- Exercise brief: Return the listing below unchanged, minus its pictures.
________________
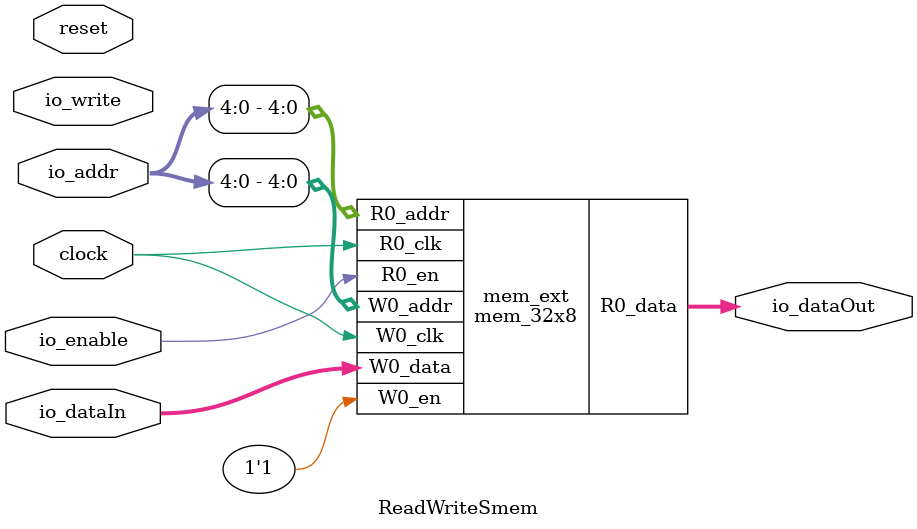
<source format=v>
module mem_32x8(
  input  [4:0] R0_addr,
  input        R0_en,
               R0_clk,
  input  [4:0] W0_addr,
  input        W0_en,
               W0_clk,
  input  [7:0] W0_data,
  output [7:0] R0_data
);

  reg [7:0] Memory[0:31];
  reg       _R0_en_d0;
  reg [4:0] _R0_addr_d0;
  always @(posedge R0_clk) begin
    _R0_en_d0 <= R0_en;
    _R0_addr_d0 <= R0_addr;
  end // always @(posedge)
  always @(posedge W0_clk) begin
    if (W0_en)
      Memory[W0_addr] <= W0_data;
  end // always @(posedge)
  assign R0_data = _R0_en_d0 ? Memory[_R0_addr_d0] : 8'bx;
endmodule

module ReadWriteSmem(
  input        clock,
               reset,
               io_enable,
               io_write,
  input  [9:0] io_addr,
  input  [7:0] io_dataIn,
  output [7:0] io_dataOut
);

  mem_32x8 mem_ext (
    .R0_addr (io_addr[4:0]),
    .R0_en   (io_enable),
    .R0_clk  (clock),
    .W0_addr (io_addr[4:0]),
    .W0_en   (1'h1),
    .W0_clk  (clock),
    .W0_data (io_dataIn),
    .R0_data (io_dataOut)
  );
endmodule


</source>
________________
- Answer to this task:
<source format=v>
module mem_32x8(
  input  [4:0] R0_addr,
  input        R0_en,
               R0_clk,
  input  [4:0] W0_addr,
  input        W0_en,
               W0_clk,
  input  [7:0] W0_data,
  output [7:0] R0_data
);

  reg [7:0] Memory[0:31];
  reg       _R0_en_d0;
  reg [4:0] _R0_addr_d0;
  always @(posedge R0_clk) begin
    _R0_en_d0 <= R0_en;
    _R0_addr_d0 <= R0_addr;
  end // always @(posedge)
  always @(posedge W0_clk) begin
    if (W0_en)
      Memory[W0_addr] <= W0_data;
  end // always @(posedge)
  assign R0_data = _R0_en_d0 ? Memory[_R0_addr_d0] : 8'bx;
endmodule

module ReadWriteSmem(
  input        clock,
               reset,
               io_enable,
               io_write,
  input  [9:0] io_addr,
  input  [7:0] io_dataIn,
  output [7:0] io_dataOut
);

  mem_32x8 mem_ext (
    .R0_addr (io_addr[4:0]),
    .R0_en   (io_enable),
    .R0_clk  (clock),
    .W0_addr (io_addr[4:0]),
    .W0_en   (1'h1),
    .W0_clk  (clock),
    .W0_data (io_dataIn),
    .R0_data (io_dataOut)
  );
endmodule


</source>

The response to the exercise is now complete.